__Selected passage__:
BEGIN
Consider the following example, where I have an object that is necessarily allocated in the free store through a smart pointer, and I can rely on clients getting said object from a factory, for instance. This object contains some data that is specifically allocated using an STL container, which happens to be a std::vector. In one case, this data vector itself is dynamically allocated using some smart pointer, and in the other situation I just don't use a smart pointer.
Is there any practical difference between design A and design B, described below?
Situation A:
class SomeClass{
public:
SomeClass(){ /* initialize some potentially big STL container */ }
private:
std::vector<double> dataVector_;
};
Situation B:
class SomeOtherClass{
public:
SomeOtherClass() { /* initialize some potentially big STL container,
but is it allocated in any different way? */ }
private:
std::unique_ptr<std::vector<double>> pDataVector_;
};
Some factory functions.
END
__Job__:
Rewrite the C++ design question from the words "Consider the following" through "B, described below?", changing every "smart pointer" to "managed pointer".

__Material provided__:
BEGIN
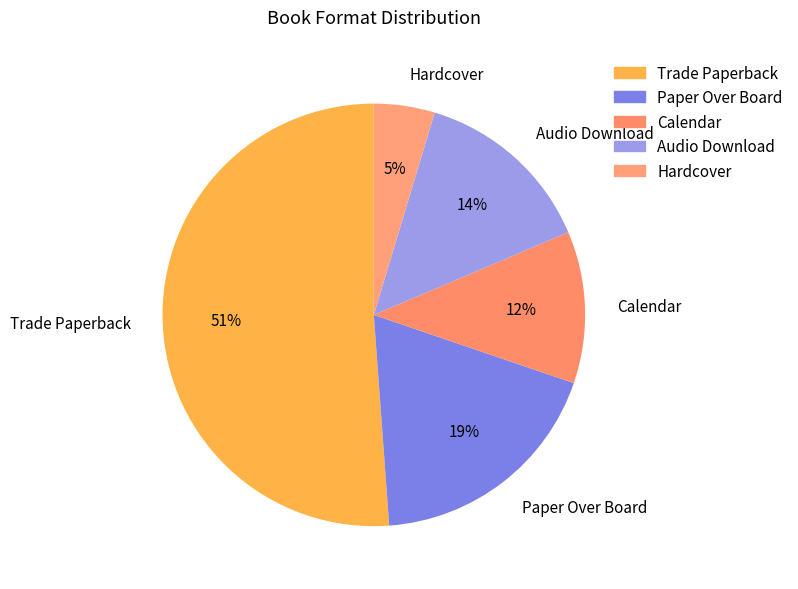

What percentage is the Hardcover slice, to the nearest percent?

5%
END
__Written reply__:
Consider the following example, where I have an object that is necessarily allocated in the free store through a managed pointer, and I can rely on clients getting said object from a factory, for instance. This object contains some data that is specifically allocated using an STL container, which happens to be a std::vector. In one case, this data vector itself is dynamically allocated using some managed pointer, and in the other situation I just don't use a managed pointer.
Is there any practical difference between design A and design B, described below?